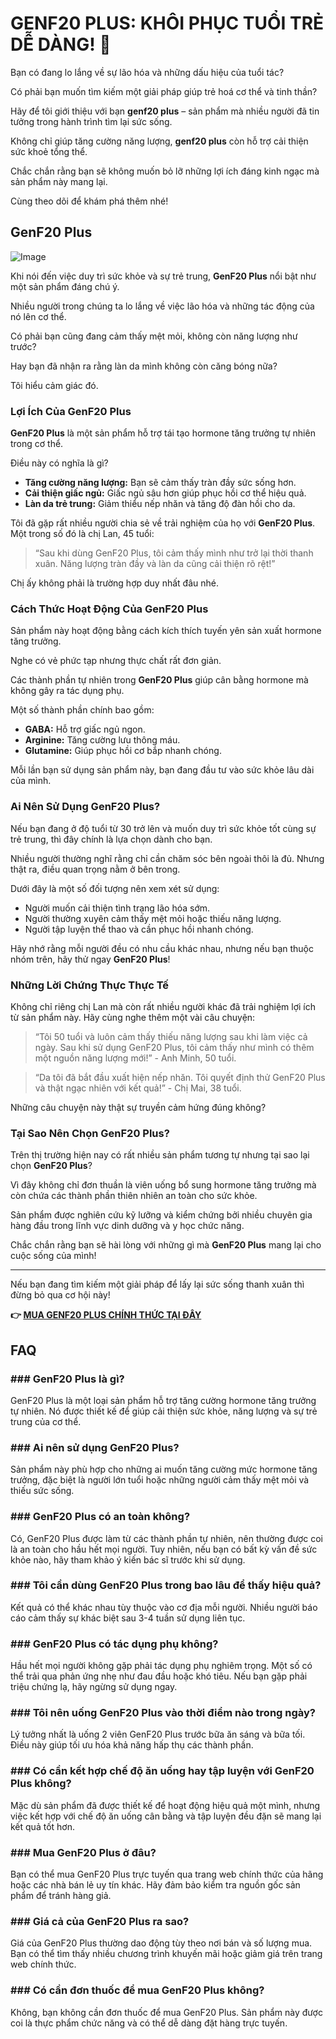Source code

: # GENF20 PLUS: KHÔI PHỤC TUỔI TRẺ DỄ DÀNG! 🌟

Bạn có đang lo lắng về sự lão hóa và những dấu hiệu của tuổi tác? 

Có phải bạn muốn tìm kiếm một giải pháp giúp trẻ hoá cơ thể và tinh thần? 

Hãy để tôi giới thiệu với bạn **genf20 plus** – sản phẩm mà nhiều người đã tin tưởng trong hành trình tìm lại sức sống. 

Không chỉ giúp tăng cường năng lượng, **genf20 plus** còn hỗ trợ cải thiện sức khoẻ tổng thể. 

Chắc chắn rằng bạn sẽ không muốn bỏ lỡ những lợi ích đáng kinh ngạc mà sản phẩm này mang lại. 

Cùng theo dõi để khám phá thêm nhé!

## GenF20 Plus

![Image](https://www2.sellhealth.com/21/GenF20Plus_WebBanner_300x250_V1.jpg)

Khi nói đến việc duy trì sức khỏe và sự trẻ trung, **GenF20 Plus** nổi bật như một sản phẩm đáng chú ý. 

Nhiều người trong chúng ta lo lắng về việc lão hóa và những tác động của nó lên cơ thể. 

Có phải bạn cũng đang cảm thấy mệt mỏi, không còn năng lượng như trước? 

Hay bạn đã nhận ra rằng làn da mình không còn căng bóng nữa? 

Tôi hiểu cảm giác đó.

### Lợi Ích Của GenF20 Plus

**GenF20 Plus** là một sản phẩm hỗ trợ tái tạo hormone tăng trưởng tự nhiên trong cơ thể. 

Điều này có nghĩa là gì?

- **Tăng cường năng lượng:** Bạn sẽ cảm thấy tràn đầy sức sống hơn.
- **Cải thiện giấc ngủ:** Giấc ngủ sâu hơn giúp phục hồi cơ thể hiệu quả.
- **Làn da trẻ trung:** Giảm thiểu nếp nhăn và tăng độ đàn hồi cho da.

Tôi đã gặp rất nhiều người chia sẻ về trải nghiệm của họ với **GenF20 Plus**. Một trong số đó là chị Lan, 45 tuổi:

> “Sau khi dùng GenF20 Plus, tôi cảm thấy mình như trở lại thời thanh xuân. Năng lượng tràn đầy và làn da cũng cải thiện rõ rệt!”

Chị ấy không phải là trường hợp duy nhất đâu nhé.

### Cách Thức Hoạt Động Của GenF20 Plus

Sản phẩm này hoạt động bằng cách kích thích tuyến yên sản xuất hormone tăng trưởng. 

Nghe có vẻ phức tạp nhưng thực chất rất đơn giản.

Các thành phần tự nhiên trong **GenF20 Plus** giúp cân bằng hormone mà không gây ra tác dụng phụ. 

Một số thành phần chính bao gồm:

- **GABA:** Hỗ trợ giấc ngủ ngon.
- **Arginine:** Tăng cường lưu thông máu.
- **Glutamine:** Giúp phục hồi cơ bắp nhanh chóng.

Mỗi lần bạn sử dụng sản phẩm này, bạn đang đầu tư vào sức khỏe lâu dài của mình.

### Ai Nên Sử Dụng GenF20 Plus?

Nếu bạn đang ở độ tuổi từ 30 trở lên và muốn duy trì sức khỏe tốt cùng sự trẻ trung, thì đây chính là lựa chọn dành cho bạn.

Nhiều người thường nghĩ rằng chỉ cần chăm sóc bên ngoài thôi là đủ. Nhưng thật ra, điều quan trọng nằm ở bên trong.

Dưới đây là một số đối tượng nên xem xét sử dụng:

- Người muốn cải thiện tình trạng lão hóa sớm.
- Người thường xuyên cảm thấy mệt mỏi hoặc thiếu năng lượng.
- Người tập luyện thể thao và cần phục hồi nhanh chóng.

Hãy nhớ rằng mỗi người đều có nhu cầu khác nhau, nhưng nếu bạn thuộc nhóm trên, hãy thử ngay **GenF20 Plus**!

### Những Lời Chứng Thực Thực Tế

Không chỉ riêng chị Lan mà còn rất nhiều người khác đã trải nghiệm lợi ích từ sản phẩm này. Hãy cùng nghe thêm một vài câu chuyện:

> “Tôi 50 tuổi và luôn cảm thấy thiếu năng lượng sau khi làm việc cả ngày. Sau khi sử dụng GenF20 Plus, tôi cảm thấy như mình có thêm một nguồn năng lượng mới!” - Anh Minh, 50 tuổi.

> “Da tôi đã bắt đầu xuất hiện nếp nhăn. Tôi quyết định thử GenF20 Plus và thật ngạc nhiên với kết quả!” - Chị Mai, 38 tuổi.

Những câu chuyện này thật sự truyền cảm hứng đúng không?

### Tại Sao Nên Chọn GenF20 Plus?

Trên thị trường hiện nay có rất nhiều sản phẩm tương tự nhưng tại sao lại chọn **GenF20 Plus**?

Vì đây không chỉ đơn thuần là viên uống bổ sung hormone tăng trưởng mà còn chứa các thành phần thiên nhiên an toàn cho sức khỏe.

Sản phẩm được nghiên cứu kỹ lưỡng và kiểm chứng bởi nhiều chuyên gia hàng đầu trong lĩnh vực dinh dưỡng và y học chức năng.

Chắc chắn rằng bạn sẽ hài lòng với những gì mà **GenF20 Plus** mang lại cho cuộc sống của mình!

---

Nếu bạn đang tìm kiếm một giải pháp để lấy lại sức sống thanh xuân thì đừng bỏ qua cơ hội này!



**👉 [MUA GENF20 PLUS CHÍNH THỨC TẠI ĐÂY](https://gchaffi.com/zQBJ1DAG)**

## FAQ

### ### GenF20 Plus là gì?
GenF20 Plus là một loại sản phẩm hỗ trợ tăng cường hormone tăng trưởng tự nhiên. Nó được thiết kế để giúp cải thiện sức khỏe, năng lượng và sự trẻ trung của cơ thể.

### ### Ai nên sử dụng GenF20 Plus?
Sản phẩm này phù hợp cho những ai muốn tăng cường mức hormone tăng trưởng, đặc biệt là người lớn tuổi hoặc những người cảm thấy mệt mỏi và thiếu sức sống.

### ### GenF20 Plus có an toàn không?
Có, GenF20 Plus được làm từ các thành phần tự nhiên, nên thường được coi là an toàn cho hầu hết mọi người. Tuy nhiên, nếu bạn có bất kỳ vấn đề sức khỏe nào, hãy tham khảo ý kiến bác sĩ trước khi sử dụng.

### ### Tôi cần dùng GenF20 Plus trong bao lâu để thấy hiệu quả?
Kết quả có thể khác nhau tùy thuộc vào cơ địa mỗi người. Nhiều người báo cáo cảm thấy sự khác biệt sau 3-4 tuần sử dụng liên tục.

### ### GenF20 Plus có tác dụng phụ không?
Hầu hết mọi người không gặp phải tác dụng phụ nghiêm trọng. Một số có thể trải qua phản ứng nhẹ như đau đầu hoặc khó tiêu. Nếu bạn gặp phải triệu chứng lạ, hãy ngừng sử dụng ngay.

### ### Tôi nên uống GenF20 Plus vào thời điểm nào trong ngày?
Lý tưởng nhất là uống 2 viên GenF20 Plus trước bữa ăn sáng và bữa tối. Điều này giúp tối ưu hóa khả năng hấp thụ các thành phần.

### ### Có cần kết hợp chế độ ăn uống hay tập luyện với GenF20 Plus không?
Mặc dù sản phẩm đã được thiết kế để hoạt động hiệu quả một mình, nhưng việc kết hợp với chế độ ăn uống cân bằng và tập luyện đều đặn sẽ mang lại kết quả tốt hơn.

### ### Mua GenF20 Plus ở đâu?
Bạn có thể mua GenF20 Plus trực tuyến qua trang web chính thức của hãng hoặc các nhà bán lẻ uy tín khác. Hãy đảm bảo kiểm tra nguồn gốc sản phẩm để tránh hàng giả.

### ### Giá cả của GenF20 Plus ra sao?
Giá của GenF20 Plus thường dao động tùy theo nơi bán và số lượng mua. Bạn có thể tìm thấy nhiều chương trình khuyến mãi hoặc giảm giá trên trang web chính thức.

### ### Có cần đơn thuốc để mua GenF20 Plus không?
Không, bạn không cần đơn thuốc để mua GenF20 Plus. Sản phẩm này được coi là thực phẩm chức năng và có thể dễ dàng đặt hàng trực tuyến.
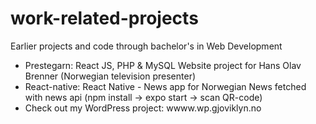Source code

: # work-related-projects
Earlier projects and code through bachelor's in Web Development

- Prestegarn: React JS, PHP & MySQL Website project for Hans Olav Brenner (Norwegian television presenter)
- React-native: React Native - News app for Norwegian News fetched with news api (npm install -> expo start -> scan QR-code)
- Check out my WordPress project: wwww.wp.gjoviklyn.no
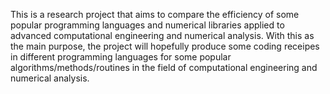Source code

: ﻿This is a research project that aims to compare the efficiency of some popular programming languages and numerical libraries applied to advanced computational engineering and numerical analysis. With this as the main purpose, the project will hopefully produce some coding receipes in different programming languages for some popular algorithms/methods/routines in the field of computational engineering and numerical analysis.
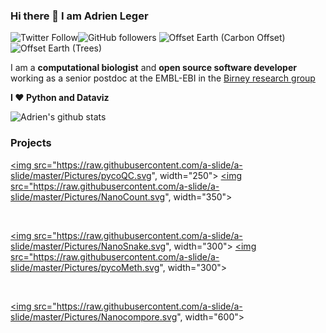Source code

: ### Hi there 👋 I am Adrien Leger

![Twitter Follow](https://img.shields.io/twitter/follow/AdrienLeger2?label=Twitter&style=social)![GitHub followers](https://img.shields.io/github/followers/a-slide?label=Github&style=social)  ![Offset Earth (Carbon Offset)](https://img.shields.io/offset-earth/carbon/thebruneauleger?style=social) ![Offset Earth (Trees)](https://img.shields.io/offset-earth/trees/thebruneauleger?style=social)

I am a **computational biologist** and **open source software developer** working as a senior postdoc at the EMBL-EBI in the [Birney research group](https://www.ebi.ac.uk/research/birney) 

**I ❤️ Python and Dataviz**

![Adrien's github stats](https://github-readme-stats.vercel.app/api?username=a-slide&show_icons=true)

### Projects

<a href = "https://a-slide.github.io/pycoQC/"><img src="https://raw.githubusercontent.com/a-slide/a-slide/master/Pictures/pycoQC.svg", width="250"></a> <a href = "https://github.com/a-slide/NanoCount"><img src="https://raw.githubusercontent.com/a-slide/a-slide/master/Pictures/NanoCount.svg", width="350"></a>

</br>

<a href = "https://github.com/a-slide/NanoSnake"><img src="https://raw.githubusercontent.com/a-slide/a-slide/master/Pictures/NanoSnake.svg", width="300"></a> <a href = "https://a-slide.github.io/pycoMeth/"><img src="https://raw.githubusercontent.com/a-slide/a-slide/master/Pictures/pycoMeth.svg", width="300"></a>

</br>

<a href = "https://nanocompore.rna.rocks/"><img src="https://raw.githubusercontent.com/a-slide/a-slide/master/Pictures/Nanocompore.svg", width="600"></a>


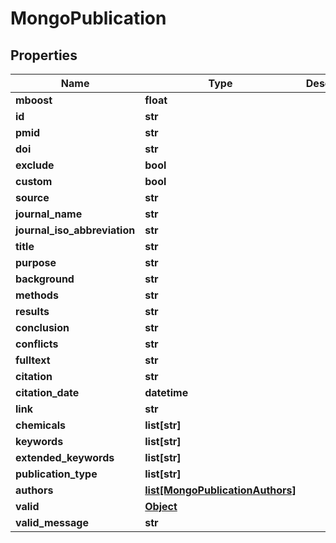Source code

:# MongoPublication

## Properties
Name | Type | Description | Notes
------------ | ------------- | ------------- | -------------
**mboost** | **float** |  | [optional] 
**id** | **str** |  | 
**pmid** | **str** |  | [optional] 
**doi** | **str** |  | [optional] 
**exclude** | **bool** |  | [optional] 
**custom** | **bool** |  | [optional] 
**source** | **str** |  | 
**journal_name** | **str** |  | 
**journal_iso_abbreviation** | **str** |  | [optional] 
**title** | **str** |  | 
**purpose** | **str** |  | [optional] 
**background** | **str** |  | [optional] 
**methods** | **str** |  | [optional] 
**results** | **str** |  | [optional] 
**conclusion** | **str** |  | [optional] 
**conflicts** | **str** |  | [optional] 
**fulltext** | **str** |  | [optional] 
**citation** | **str** |  | 
**citation_date** | **datetime** |  | 
**link** | **str** |  | [optional] 
**chemicals** | **list[str]** |  | [optional] 
**keywords** | **list[str]** |  | [optional] 
**extended_keywords** | **list[str]** |  | [optional] 
**publication_type** | **list[str]** |  | [optional] 
**authors** | [**list[MongoPublicationAuthors]**](MongoPublicationAuthors.md) |  | [optional] 
**valid** | [**Object**](Object.md) |  | [optional] 
**valid_message** | **str** |  | [optional]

> EXERCISE PROMPT
Within the listing above, filter for lines holding the string "giấc" and copy each one.

> RESPONSE
- **Cải thiện giấc ngủ:** Giấc ngủ sâu hơn giúp phục hồi cơ thể hiệu quả.
- **GABA:** Hỗ trợ giấc ngủ ngon.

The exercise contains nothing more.